RESENHA DO LIVRO VIRGÍNIA

ESTRATÉGIAS DE DESARMAMENTO (E.M)

Vamos falar um pouco mais sobre o romance Virgínia, de Stéfanie Sande. Deixo assinalado que o livro pode ser uma grande descoberta, sobretudo no público mais jovem. O amor entre duas garotas é tratado sem a costumeira bandeira levantada, sem o rancor típico das resistências entrincheiradas. Considerando a leveza oriunda da naturalidade da relação, o enredo não sublinha aspectos traumáticos. Sim, é possível tratar do lesbianismo (e outras tantas emergentes pautas sociais) sem o recorte do conflito e do sofrimento. Nem por isso a obra será menos profunda.

 

Em termos de narrativa, fiquei muito satisfeito ao ver a mudança de marcha no segundo terço da narrativa. A troca de vozes aponta para o amadurecimento da escritora. Não é fácil e não é comum ver essa alteridade realizada com sucesso. Em geral, quando não há planejamento, o livro fica sem pé nem cabeça. Virgínia nos oferece a dupla perspectiva, sem perder a lógica em nenhum momento. A oscilação espaço-temporal é apresentada de forma progressiva e a troca de vozes, de forma marcada e inequívoca. Portanto, em termos de planejamento, Stéfanie Sande surpreende e encanta.

O leitor será cativado pelo estilo e pelo tema, mesmo que não saiba precisamente identificar os pormenores da composição que, aliás, é assunto de escritores e críticos. Basta ao leitor o prazer do texto. Por isso mesmo não quero incluir o paralelo realizado com as cartas de Virgínia Wolf, uma sofisticação da mente inquieta da amiga e colega escritora. Acredito que o leitor deve se apaixonar por um texto à primeira vista, seja amando, seja odiando a sorte dos personagens, interagindo, participando, vociferando. a reflexão sobre a técnica narrativa é das coisas menos interessantes para o prazer do texto que precisamos estimular no público leitor. Aliás, é isso que conta e, infelizmente, "isso" está sendo esquecido por boa parte dos escritores brasileiros que querem fazer do livro um tratado acadêmico.

E o tema? Sim, é um tema contemporâneo. O compromisso do escritor é com o próprio tempo, nem que, para isso, passe a vida revisando o passado. A homoafetividade não teve da escritora o tratamento esperado. Não sei porque diabos convencionou-se cuidar do relacionamento homoafetivo de forma trágica. Talvez por conta da resistência que encontra numa sociedade profundamente preconceituosa. Mas... não é sempre assim. Em Virgínia não é assim. Como tudo o mais, a supressão de conflitos é uma estratégia. Vejamos a sutileza da abordagem.

A objeção sobre a inverossimilhança poderá incomodar. "Um amor desse tipo não há no Brasil". Gente chata existe desde os primeiros autores brasileiros a espetá-los com essa acusação. Sim, há relacionamentos como os de Virgínia. E não são poucos. A estratégia de naturalizar o que se convenciona como excepcional é um adicional de qualidade ao romance. Talvez aí esteja o ativismo autoral – eleger o recorte, as personagens, a interação e evidenciar determinas relações como não-conflitivas. Trocando em miúdos: são duas pessoas que se amam de forma verdadeira, espontânea e livre. Não há marchas, nem cartazes, nem arco-íris. A relação homoafetiva não encontra qualquer estranhamento e esse é o brilhante pulo do gato.

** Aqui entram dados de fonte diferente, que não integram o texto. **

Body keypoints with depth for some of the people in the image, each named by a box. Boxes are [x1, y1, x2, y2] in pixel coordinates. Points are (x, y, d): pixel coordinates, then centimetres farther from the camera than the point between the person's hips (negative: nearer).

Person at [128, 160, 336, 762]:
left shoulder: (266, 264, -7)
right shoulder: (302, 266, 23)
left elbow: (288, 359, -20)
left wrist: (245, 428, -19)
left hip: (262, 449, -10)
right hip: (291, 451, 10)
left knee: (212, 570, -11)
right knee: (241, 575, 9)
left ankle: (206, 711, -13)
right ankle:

O livro é para adolescentes? Sim, entre todos que vão gostar de Virgínia, está o público teen. Isso é ótimo. Mas o romance não se limita a um determinado segmento. Meu pai, um octogenário nordestino de Gravatá do Ibiapina, adorou. Por quê?, perguntei curioso. Porque é bom. Traz o amor como ele é, intenso e natural. Li numa sentada. Existe resposta melhor? Ao que me conste, não há. Virgínia entra para o rol de livros brasileiros em que uma boa história e bem contada, de forma clara e objetiva, aprisionando o leitor que está mais preocupado com o enredo e com as personagens do que em se posicionar previamente sobre uma pauta política. Daí que Virgínia desarma o leitor pelo afeto. Não há outra estratégia mais eficaz.

 

Eduardo Mahon é escritor, mestre e doutorando em estudos literários – Unemat.